* _Required work_
Write out exactly, please, every line from the beginning of the entries to the line holding "ano, pelos benefícios", and no pictures.

* _Dataset entries_
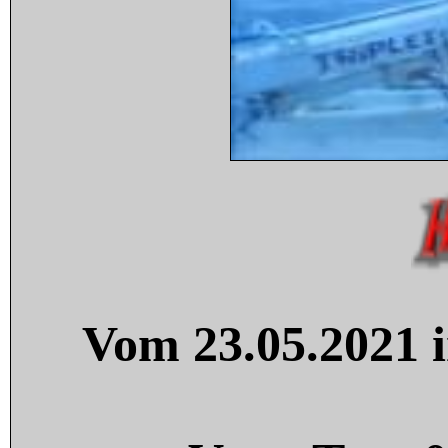
Vom 23.05.2021 i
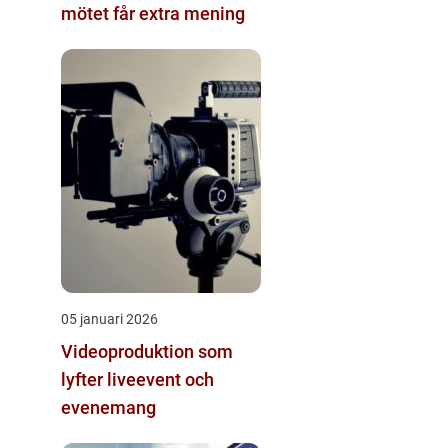
mötet får extra mening
05 januari 2026
Videoproduktion som
lyfter liveevent och
evenemang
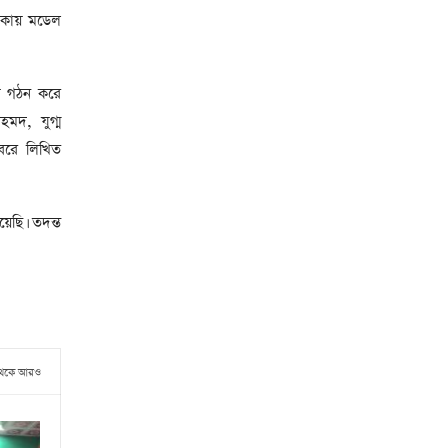
 থাকায় মডেল
ি গঠন করে
মদ, যুগ্ম
বরে লিখিত
ছি। তদন্ত
থেকে আরও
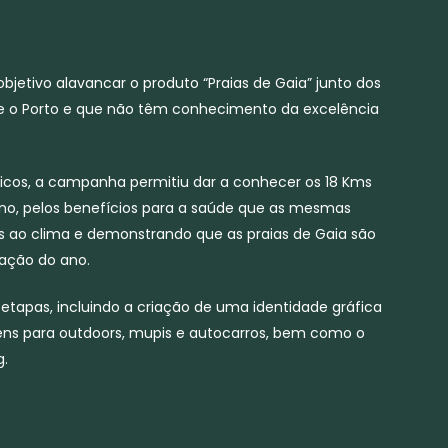
etivo alavancar o produto “Praias de Gaia” junto dos
nte o Porto e que não têm conhecimento da excelência
icos, a campanha permitiu dar a conhecer os 18 Kms
ano, pelos benefícios para a saúde que as mesmas
s ao clima e demonstrando que as praias de Gaia são
ação do ano.
tapas, incluindo a criação de uma identidade gráfica
ns para outdoors, mupis e autocarros, bem como o
g.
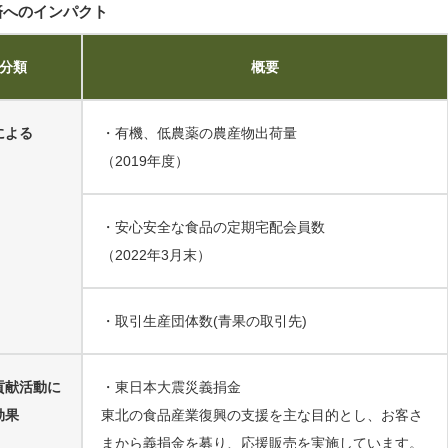
済へのインパクト
分類
概要
による
・有機、低農薬の農産物出荷量
（2019年度）
・安心安全な食品の定期宅配会員数
（2022年3月末）
・取引生産団体数(青果の取引先)
貢献活動に
・東日本大震災義捐金
効果
東北の食品産業復興の支援を主な目的とし、お客さ
まから義捐金を募り、応援販売を実施しています。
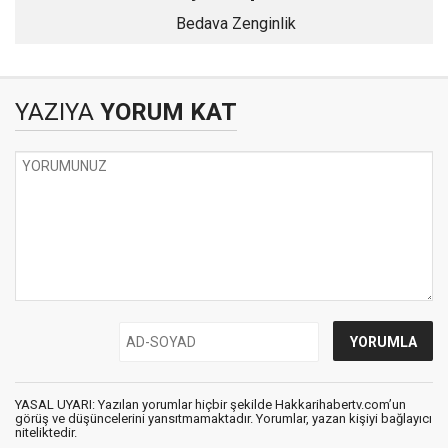
Bedava Zenginlik
YAZIYA
YORUM KAT
YASAL UYARI: Yazılan yorumlar hiçbir şekilde Hakkarihabertv.com’un
görüş ve düşüncelerini yansıtmamaktadır. Yorumlar, yazan kişiyi bağlayıcı
niteliktedir.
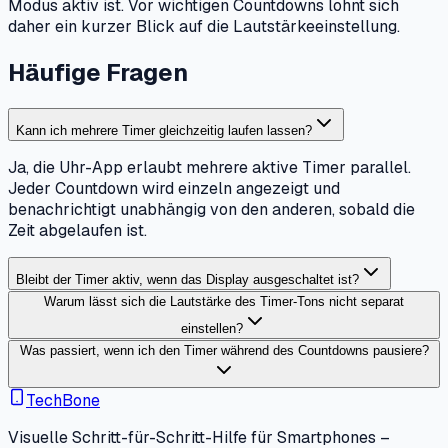
Modus aktiv ist. Vor wichtigen Countdowns lohnt sich
daher ein kurzer Blick auf die Lautstärkeeinstellung.
Häufige Fragen
Kann ich mehrere Timer gleichzeitig laufen lassen?
Ja, die Uhr-App erlaubt mehrere aktive Timer parallel.
Jeder Countdown wird einzeln angezeigt und
benachrichtigt unabhängig von den anderen, sobald die
Zeit abgelaufen ist.
Bleibt der Timer aktiv, wenn das Display ausgeschaltet ist?
Warum lässt sich die Lautstärke des Timer-Tons nicht separat
einstellen?
Was passiert, wenn ich den Timer während des Countdowns pausiere?
TechBone
Visuelle Schritt-für-Schritt-Hilfe für Smartphones –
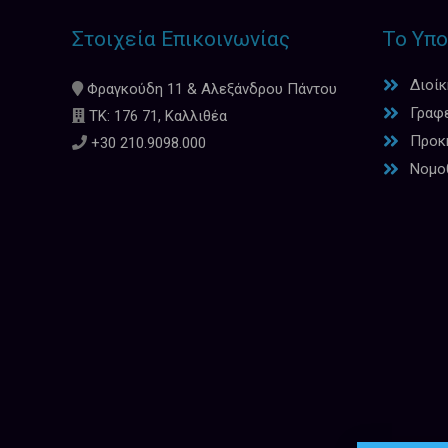
Στοιχεία Επικοινωνίας
Το Υπο
Διοί
Φραγκούδη 11 & Αλεξάνδρου Πάντου
Γραφ
ΤΚ: 176 71, Καλλιθέα
Προκη
+30 210.9098.000
Νομο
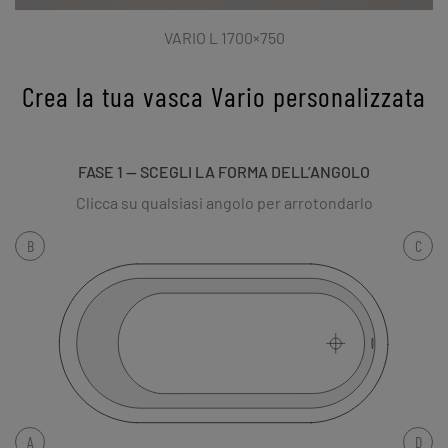
VARIO L 1700×750
Crea la tua vasca Vario personalizzata
FASE 1 — SCEGLI LA FORMA DELL’ANGOLO
Clicca su qualsiasi angolo per arrotondarlo
B
C
A
D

* _Your solution_
Vom 23.05.2021 i
mötet får extra mening
05 januari 2026
Videoproduktion som
lyfter liveevent och
evenemang
 থাকায় মডেল
ি গঠন করে
মদ, যুগ্ম
বরে লিখিত
ছি। তদন্ত
থেকে আরও
etivo alavancar o produto “Praias de Gaia” junto dos
nte o Porto e que não têm conhecimento da excelência
icos, a campanha permitiu dar a conhecer os 18 Kms
ano, pelos benefícios para a saúde que as mesmas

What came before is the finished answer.